Did you know Madonna was raped?

"No," says Tori, blankly, "I didn't know that. Right. I don't know anyone that hasn't been abused in some way. No-one. It's not always physical."

Bleak, isn't it, reality. Can people change?

"Awareness will change us," she attests, "it will change when a generation rises up and says, 'We're not gonna pass it down, it's gonna stop right here'."

Tori, part Scottish, now talks about something else, something beautiful: the Scottish Highlands. "I've been," she sparkles, "I went looking for the warriors. Where are all the warriors?"

You won't find any warriors up there anymore, only alcoholics, Russians. And midges.

And she's up and off, darting across a rain-slewed Camden High Street, where she's almost killed by a Vauxhall Cavalier, into a cab bound eventually for Milan where she will doubtless be asked to sing to Italian fish and present herself inside-out in the flash-bulb glare of the entire globe. But not before she's stood, quite calmly, in the rain for ten minutes and completed the "Just How Mad/Pervy/Religiously Unhinged Is Tori Amos, really?" Word Association Survey.

Your reaction, if you please, Mrs. Alleged Sven The Crystal Dolphin On Fire Having Sex With Jesus On Jupiter, to the following words...

Blue: "Pig"
Art: "Moustache"
Sin: "Oh boy.
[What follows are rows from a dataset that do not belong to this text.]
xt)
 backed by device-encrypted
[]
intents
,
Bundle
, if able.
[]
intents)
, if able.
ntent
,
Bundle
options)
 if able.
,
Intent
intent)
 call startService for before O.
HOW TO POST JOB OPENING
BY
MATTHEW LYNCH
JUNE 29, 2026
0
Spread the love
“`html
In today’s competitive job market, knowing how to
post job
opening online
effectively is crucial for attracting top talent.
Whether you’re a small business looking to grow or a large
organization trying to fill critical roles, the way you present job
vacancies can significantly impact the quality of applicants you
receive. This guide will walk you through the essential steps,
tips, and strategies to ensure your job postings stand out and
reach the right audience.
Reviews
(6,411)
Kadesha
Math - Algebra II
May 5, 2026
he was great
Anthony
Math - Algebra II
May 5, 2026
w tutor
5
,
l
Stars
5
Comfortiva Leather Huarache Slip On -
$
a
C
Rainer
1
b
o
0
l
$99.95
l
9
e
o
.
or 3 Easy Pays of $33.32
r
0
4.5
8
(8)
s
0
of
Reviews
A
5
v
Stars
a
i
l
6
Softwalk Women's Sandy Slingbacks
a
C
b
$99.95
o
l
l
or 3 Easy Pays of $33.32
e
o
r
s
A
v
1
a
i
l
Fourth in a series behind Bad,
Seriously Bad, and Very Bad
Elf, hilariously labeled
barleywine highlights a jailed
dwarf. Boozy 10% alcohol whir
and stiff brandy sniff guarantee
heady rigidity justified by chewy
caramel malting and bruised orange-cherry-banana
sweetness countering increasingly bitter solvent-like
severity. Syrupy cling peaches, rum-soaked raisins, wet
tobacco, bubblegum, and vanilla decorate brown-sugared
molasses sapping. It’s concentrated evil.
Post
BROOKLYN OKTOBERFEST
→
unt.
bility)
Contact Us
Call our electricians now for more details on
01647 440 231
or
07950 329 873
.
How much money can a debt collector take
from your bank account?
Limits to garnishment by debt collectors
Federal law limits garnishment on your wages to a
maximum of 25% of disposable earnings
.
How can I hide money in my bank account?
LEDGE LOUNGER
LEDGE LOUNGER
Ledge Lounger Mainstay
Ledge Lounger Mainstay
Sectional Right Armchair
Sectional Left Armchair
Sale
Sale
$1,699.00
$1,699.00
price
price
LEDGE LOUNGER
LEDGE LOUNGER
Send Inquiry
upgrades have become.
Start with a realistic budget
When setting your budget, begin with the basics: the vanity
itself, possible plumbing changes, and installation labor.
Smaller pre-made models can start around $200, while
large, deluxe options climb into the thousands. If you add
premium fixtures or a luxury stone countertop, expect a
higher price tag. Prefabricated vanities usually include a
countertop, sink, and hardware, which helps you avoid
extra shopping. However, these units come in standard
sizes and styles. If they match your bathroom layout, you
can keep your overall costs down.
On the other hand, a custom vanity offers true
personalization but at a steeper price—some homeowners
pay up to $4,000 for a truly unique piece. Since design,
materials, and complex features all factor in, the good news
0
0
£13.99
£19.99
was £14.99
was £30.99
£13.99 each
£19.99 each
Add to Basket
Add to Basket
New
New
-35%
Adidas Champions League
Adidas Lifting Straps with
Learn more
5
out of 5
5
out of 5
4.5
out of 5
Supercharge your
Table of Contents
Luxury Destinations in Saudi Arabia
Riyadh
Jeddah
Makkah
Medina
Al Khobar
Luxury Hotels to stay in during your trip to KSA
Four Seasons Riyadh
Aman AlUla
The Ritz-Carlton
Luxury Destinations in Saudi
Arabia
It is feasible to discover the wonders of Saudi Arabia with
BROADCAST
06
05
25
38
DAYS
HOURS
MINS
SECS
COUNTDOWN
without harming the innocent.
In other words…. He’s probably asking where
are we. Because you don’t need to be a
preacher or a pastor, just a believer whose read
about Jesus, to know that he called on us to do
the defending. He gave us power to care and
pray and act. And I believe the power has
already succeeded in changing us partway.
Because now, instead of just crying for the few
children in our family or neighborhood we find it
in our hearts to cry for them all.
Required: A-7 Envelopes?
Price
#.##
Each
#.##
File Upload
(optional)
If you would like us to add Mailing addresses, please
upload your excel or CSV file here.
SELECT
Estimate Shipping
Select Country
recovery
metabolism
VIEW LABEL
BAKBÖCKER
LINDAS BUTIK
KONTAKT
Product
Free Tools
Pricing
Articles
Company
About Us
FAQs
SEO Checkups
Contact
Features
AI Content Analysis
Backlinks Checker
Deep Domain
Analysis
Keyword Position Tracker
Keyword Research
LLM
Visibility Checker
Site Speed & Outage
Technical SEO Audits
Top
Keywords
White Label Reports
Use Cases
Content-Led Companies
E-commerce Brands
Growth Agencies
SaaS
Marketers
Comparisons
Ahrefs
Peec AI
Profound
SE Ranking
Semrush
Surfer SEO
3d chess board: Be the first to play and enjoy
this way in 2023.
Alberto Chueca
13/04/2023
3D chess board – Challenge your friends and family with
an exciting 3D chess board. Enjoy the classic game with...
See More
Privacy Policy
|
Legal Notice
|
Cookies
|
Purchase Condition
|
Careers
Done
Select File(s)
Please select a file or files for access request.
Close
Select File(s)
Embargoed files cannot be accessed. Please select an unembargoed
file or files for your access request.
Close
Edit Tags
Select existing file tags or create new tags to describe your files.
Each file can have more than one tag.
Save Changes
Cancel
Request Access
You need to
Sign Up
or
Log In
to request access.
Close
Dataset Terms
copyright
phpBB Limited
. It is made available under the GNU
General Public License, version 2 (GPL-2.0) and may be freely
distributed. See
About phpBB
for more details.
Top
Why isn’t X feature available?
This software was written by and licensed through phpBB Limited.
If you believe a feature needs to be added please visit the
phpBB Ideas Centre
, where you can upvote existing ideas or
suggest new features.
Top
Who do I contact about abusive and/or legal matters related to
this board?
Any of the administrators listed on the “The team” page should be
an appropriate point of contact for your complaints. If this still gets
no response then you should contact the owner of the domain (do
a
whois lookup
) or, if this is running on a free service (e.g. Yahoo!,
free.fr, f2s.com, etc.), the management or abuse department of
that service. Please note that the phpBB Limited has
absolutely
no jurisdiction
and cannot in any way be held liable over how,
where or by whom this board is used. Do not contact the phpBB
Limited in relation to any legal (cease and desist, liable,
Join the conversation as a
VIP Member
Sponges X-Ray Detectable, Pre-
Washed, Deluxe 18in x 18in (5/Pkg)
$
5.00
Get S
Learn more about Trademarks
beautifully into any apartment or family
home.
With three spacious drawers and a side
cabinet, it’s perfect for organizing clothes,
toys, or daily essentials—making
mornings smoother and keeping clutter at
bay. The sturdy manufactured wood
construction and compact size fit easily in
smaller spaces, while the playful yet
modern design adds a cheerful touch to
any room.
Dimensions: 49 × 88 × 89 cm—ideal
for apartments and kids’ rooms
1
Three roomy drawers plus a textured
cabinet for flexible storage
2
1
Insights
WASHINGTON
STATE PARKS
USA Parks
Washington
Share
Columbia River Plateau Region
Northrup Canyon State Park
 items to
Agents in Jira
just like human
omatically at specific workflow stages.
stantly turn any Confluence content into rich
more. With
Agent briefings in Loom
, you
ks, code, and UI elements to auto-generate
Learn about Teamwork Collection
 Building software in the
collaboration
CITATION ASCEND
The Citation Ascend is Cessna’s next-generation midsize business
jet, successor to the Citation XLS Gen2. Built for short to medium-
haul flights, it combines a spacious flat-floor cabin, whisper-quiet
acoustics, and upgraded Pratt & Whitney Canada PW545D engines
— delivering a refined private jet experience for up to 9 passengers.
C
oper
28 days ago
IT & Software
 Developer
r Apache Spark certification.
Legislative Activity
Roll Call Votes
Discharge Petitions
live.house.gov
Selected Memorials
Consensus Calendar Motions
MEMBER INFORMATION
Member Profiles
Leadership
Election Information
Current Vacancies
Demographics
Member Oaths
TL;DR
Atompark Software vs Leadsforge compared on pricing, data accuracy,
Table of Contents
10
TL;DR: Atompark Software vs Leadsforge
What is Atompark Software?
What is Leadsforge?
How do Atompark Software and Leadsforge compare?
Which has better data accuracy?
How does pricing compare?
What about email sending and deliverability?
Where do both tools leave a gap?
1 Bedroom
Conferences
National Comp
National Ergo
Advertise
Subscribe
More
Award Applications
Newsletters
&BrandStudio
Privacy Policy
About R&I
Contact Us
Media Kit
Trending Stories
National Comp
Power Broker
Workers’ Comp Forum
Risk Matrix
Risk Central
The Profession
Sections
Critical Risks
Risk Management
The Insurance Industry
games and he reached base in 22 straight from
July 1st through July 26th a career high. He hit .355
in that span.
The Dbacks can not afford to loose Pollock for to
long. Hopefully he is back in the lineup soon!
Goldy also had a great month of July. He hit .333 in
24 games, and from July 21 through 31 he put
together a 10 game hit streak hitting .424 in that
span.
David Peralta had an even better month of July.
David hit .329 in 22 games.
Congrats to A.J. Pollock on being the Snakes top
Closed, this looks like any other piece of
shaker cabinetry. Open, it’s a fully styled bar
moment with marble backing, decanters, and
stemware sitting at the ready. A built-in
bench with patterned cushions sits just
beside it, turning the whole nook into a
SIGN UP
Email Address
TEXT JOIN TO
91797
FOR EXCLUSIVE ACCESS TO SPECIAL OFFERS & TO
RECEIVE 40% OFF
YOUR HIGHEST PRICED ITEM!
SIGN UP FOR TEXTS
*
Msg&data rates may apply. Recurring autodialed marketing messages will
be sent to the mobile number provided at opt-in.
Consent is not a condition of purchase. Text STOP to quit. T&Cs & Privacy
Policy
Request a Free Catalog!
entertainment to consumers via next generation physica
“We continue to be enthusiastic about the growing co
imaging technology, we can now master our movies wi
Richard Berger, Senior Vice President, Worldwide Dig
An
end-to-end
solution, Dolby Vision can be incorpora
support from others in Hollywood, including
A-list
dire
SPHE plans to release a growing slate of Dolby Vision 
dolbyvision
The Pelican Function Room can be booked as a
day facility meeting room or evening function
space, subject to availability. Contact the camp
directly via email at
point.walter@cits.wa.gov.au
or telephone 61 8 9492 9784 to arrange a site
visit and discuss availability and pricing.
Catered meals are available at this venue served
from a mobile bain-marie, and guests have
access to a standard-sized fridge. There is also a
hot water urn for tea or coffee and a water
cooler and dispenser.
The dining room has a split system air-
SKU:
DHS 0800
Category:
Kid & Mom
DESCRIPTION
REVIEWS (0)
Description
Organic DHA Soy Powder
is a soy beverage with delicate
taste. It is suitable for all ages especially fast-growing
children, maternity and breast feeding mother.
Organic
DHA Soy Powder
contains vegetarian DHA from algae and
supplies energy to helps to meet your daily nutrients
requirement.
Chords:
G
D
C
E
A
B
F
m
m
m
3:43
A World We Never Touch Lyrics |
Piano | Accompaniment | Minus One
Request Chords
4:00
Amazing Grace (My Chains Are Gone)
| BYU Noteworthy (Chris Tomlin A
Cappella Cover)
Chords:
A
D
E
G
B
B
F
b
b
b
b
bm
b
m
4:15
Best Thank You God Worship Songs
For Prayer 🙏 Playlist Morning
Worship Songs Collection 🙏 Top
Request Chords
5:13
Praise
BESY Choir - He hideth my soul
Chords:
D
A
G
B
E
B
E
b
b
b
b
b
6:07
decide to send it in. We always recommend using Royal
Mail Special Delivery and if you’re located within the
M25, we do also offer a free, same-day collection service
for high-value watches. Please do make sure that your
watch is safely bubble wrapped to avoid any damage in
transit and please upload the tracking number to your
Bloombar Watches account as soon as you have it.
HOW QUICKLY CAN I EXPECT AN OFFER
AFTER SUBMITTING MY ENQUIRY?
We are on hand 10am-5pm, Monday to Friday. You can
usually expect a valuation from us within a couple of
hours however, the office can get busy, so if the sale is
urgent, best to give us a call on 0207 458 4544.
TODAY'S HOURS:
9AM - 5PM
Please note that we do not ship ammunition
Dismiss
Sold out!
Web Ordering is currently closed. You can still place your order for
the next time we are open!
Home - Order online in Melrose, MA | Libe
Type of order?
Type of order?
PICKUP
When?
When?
That's my answer"
Fuck: "Fair enough"
Death: "Black"
Cook: "Air"
Star: "Purse"
Fear: "Water"
Free: "Formula One"
Blow: "Plant"
Knob: "Hell's Angel"
Bad: "Whip"
Cream: "Whiskers"
Hate: "Screaming"
Fly: "Smoke"
Love: "Upstairs"
Spook: "Treat"
Sore: "My butt"
Breath: "Lipstick"
Spoon: "Johnny"
Pop: "Goes the weasel"
Peace: "High"
Hope: "High heels"
Job: "Tiring"
Nice: "Friends"
Scream: "Drums"
Dream: "Balloons"
Skewer: "Filet mignon"
Choke: "Hands"
Old: "Fragile"
Blood: "Divine"
Boy: "Peanut butter"
Woman: "Dance"
Hell: "More ice cream"
Life: "A serial"
Pure: "Black"
Soul: "Sparkling"
Man: "Beautiful"
Girl: "Giggles"
Heaven: "Ice cream"
Lust: "Unstoppable"

So, she's not quite mad after all, then, just a self-expressing, justice-seeking, truth exposing passionately bamboozling emotional activist with an imagination the size of the sky - a Formula One braveheart herself. May her wildest balloons come true.